Work to be completed>
How many lines in the records below contain the word "knee"? Reply with that number only.

Entries supplied>
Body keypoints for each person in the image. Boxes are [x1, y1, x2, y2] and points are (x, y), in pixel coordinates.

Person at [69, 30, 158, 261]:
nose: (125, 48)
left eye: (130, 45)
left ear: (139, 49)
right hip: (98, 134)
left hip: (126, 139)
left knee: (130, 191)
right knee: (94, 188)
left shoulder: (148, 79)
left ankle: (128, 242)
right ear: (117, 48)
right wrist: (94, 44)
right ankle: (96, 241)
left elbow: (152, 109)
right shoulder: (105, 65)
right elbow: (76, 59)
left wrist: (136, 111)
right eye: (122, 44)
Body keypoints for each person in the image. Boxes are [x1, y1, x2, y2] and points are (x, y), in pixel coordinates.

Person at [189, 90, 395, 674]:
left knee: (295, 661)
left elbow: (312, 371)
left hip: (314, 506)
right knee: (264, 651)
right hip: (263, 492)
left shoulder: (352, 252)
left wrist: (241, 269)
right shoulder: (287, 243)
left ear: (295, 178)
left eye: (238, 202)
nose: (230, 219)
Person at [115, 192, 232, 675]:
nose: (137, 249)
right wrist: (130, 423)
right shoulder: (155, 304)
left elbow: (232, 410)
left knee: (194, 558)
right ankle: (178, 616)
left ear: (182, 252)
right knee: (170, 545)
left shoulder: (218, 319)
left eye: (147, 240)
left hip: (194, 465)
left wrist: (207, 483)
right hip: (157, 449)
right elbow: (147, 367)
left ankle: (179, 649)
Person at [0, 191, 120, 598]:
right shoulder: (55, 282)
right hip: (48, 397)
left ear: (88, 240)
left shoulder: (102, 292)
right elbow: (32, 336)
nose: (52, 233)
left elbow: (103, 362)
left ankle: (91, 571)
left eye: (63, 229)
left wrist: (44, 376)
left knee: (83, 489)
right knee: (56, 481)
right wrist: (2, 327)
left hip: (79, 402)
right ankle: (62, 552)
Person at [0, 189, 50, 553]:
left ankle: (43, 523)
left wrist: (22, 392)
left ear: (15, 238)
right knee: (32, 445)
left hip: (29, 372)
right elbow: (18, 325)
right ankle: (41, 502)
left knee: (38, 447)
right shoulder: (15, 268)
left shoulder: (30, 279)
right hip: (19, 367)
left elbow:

Completed task>
10